• Texte à lire:
Le réel chez Lacan
Les Lacaniens seraient fondés à critiquer cette mise au point trop partielle, trop partiale peut-être, d’une notion complexe, et qui, chez Lacan, a évolué. Elle n’a pour seule justification que son but, qui est de préciser pour nos étudiants en arts et littérature ce que nous entendons par ce terme.
Le terme de « réel » appartient à la terminologie lacanienne. En toute hypothèse, ce terme ne prend sens ici que dans l’acception qu’il revêt à l’intérieur d’une trilogie, dont les deux autres composantes sont le « symbolique1 » et l’ « imaginaire2 ». Tels sont en effet, d’après Lacan, les « trois registres essentiels de la réalité humaine ».

• Extrait de données:

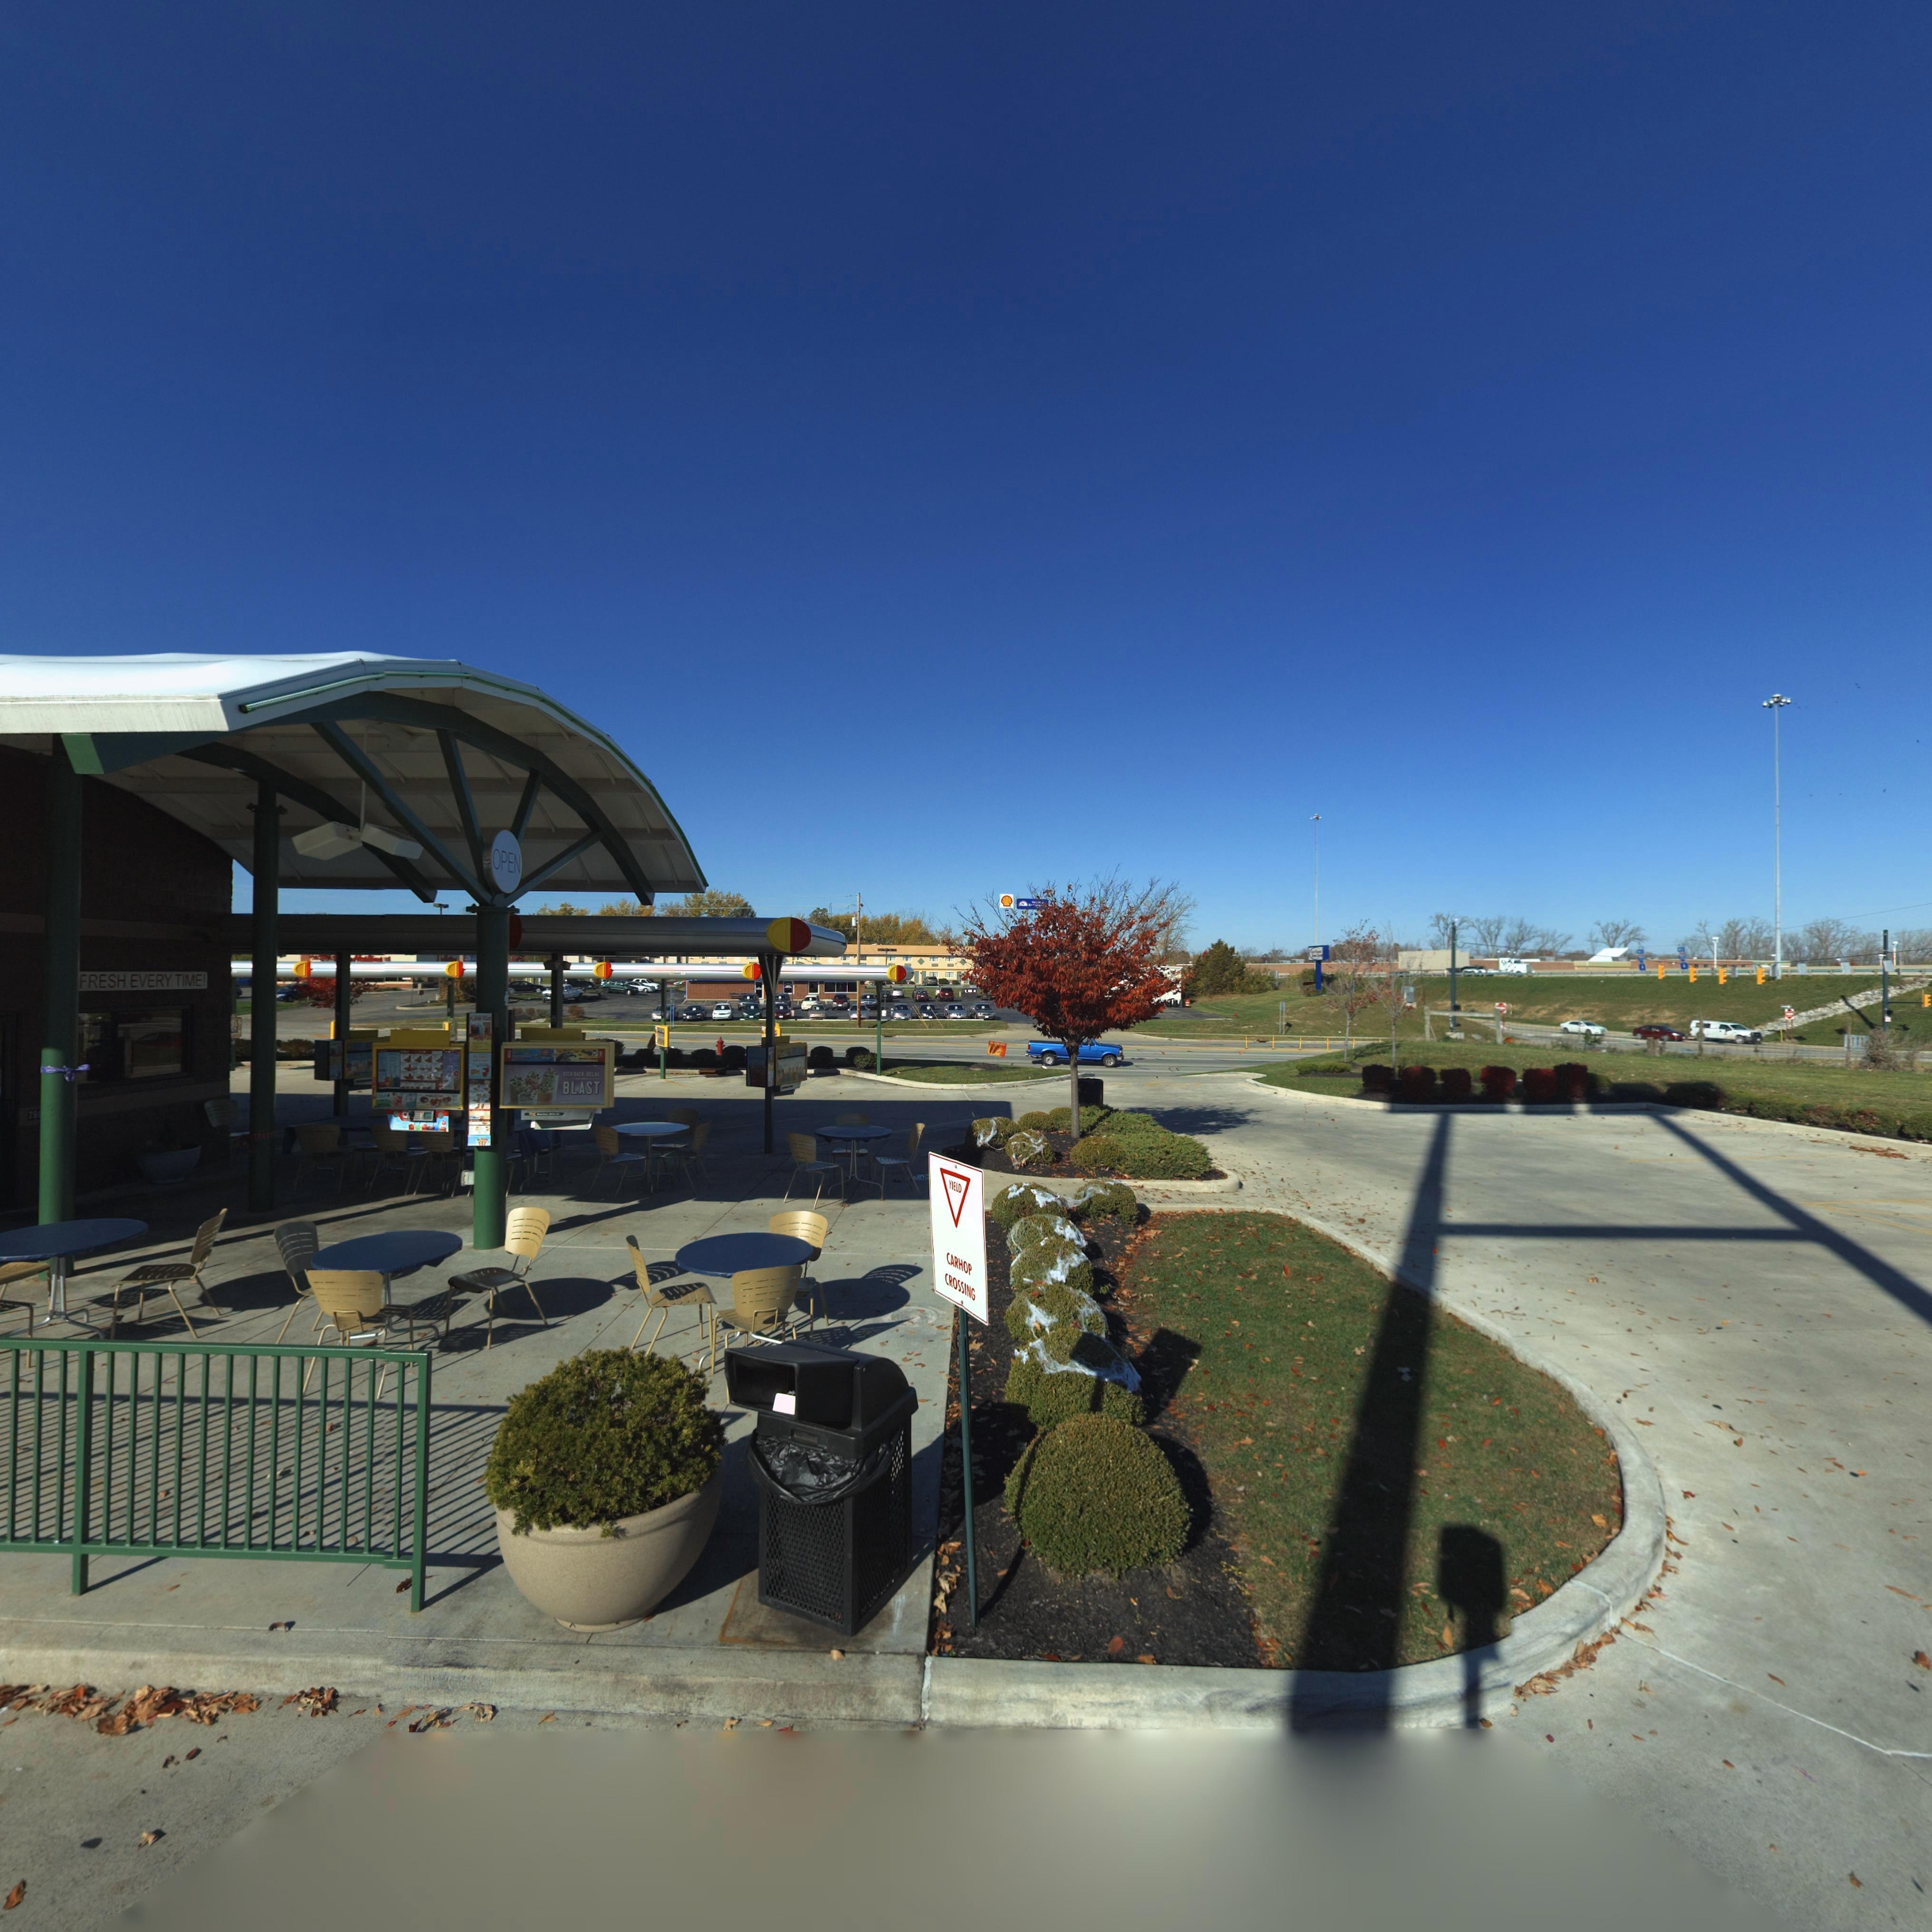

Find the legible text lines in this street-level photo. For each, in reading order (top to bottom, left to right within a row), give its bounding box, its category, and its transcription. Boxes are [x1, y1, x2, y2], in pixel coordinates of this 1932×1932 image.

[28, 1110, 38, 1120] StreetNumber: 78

• Objectifs:
A. D'après le texte sur le réel chez Lacan, quels sont les trois registres essentiels de la réalité humaine ?
B. Recopiez le passage du texte sur le réel chez Lacan qui s'ouvre sur les mots contenant « Le réel chez » et se ferme sur « par ce terme. », en rebaptisant « nos étudiants » en « nos lecteurs ».
C. Poursuivez le texte sur le réel chez Lacan à partir de l'endroit où il s'arrête, s'il vous plaît.

• Réponses attendues:
A. Le réel, le symbolique et l'imaginaire.

B.
Le réel chez Lacan
Les Lacaniens seraient fondés à critiquer cette mise au point trop partielle, trop partiale peut-être, d’une notion complexe, et qui, chez Lacan, a évolué. Elle n’a pour seule justification que son but, qui est de préciser pour nos lecteurs en arts et littérature ce que nous entendons par ce terme.

C.
Historique
Il est toujours éclairant de remonter aux origines. Même s’il semble avoir fini par l’oublier, c’est à Georges Bataille que Lacan emprunte, sinon le terme, du moins le concept de réel. Ce dernier distinguait deux pôles structuraux des sociétés humaines : l’homogène, ou domaine de la société utile et productive, et l’hétérogène, lieu d’irruption de ce qui est impossible à symboliser. A ce dernier terme se rapportait la notion de « part maudite », centrale dans sa démarche. Son œuvre prend en effet pour objet l’irrécupérable, le déchet, l’ordure, bref tout ce qui est « autre », hors norme, comme la folie ou le délire. C’est de la réflexion menée par Bataille sur l’hétérogène et sur l’impossible que Lacan tire le concept de réel conçu comme « reste », puis comme « impossible ».
La conception du réel a évolué chez Lacan. Dans sa première topique, en 1953, il fait du Réel (R) un « champ », encadré par ceux du Symbolique (S) et de l’Imaginaire (I). Les champs communiquent, peuvent se recouvrir, faire intrusion l’un dans l’autre.
Dans la conception lacanienne in fine du « réel », élaborée en 1970, le terme deviendra une pure « catégorie », faisant toujours système avec les deux autres, à tel point que les trois catégories formeront le « nœud borroméen ».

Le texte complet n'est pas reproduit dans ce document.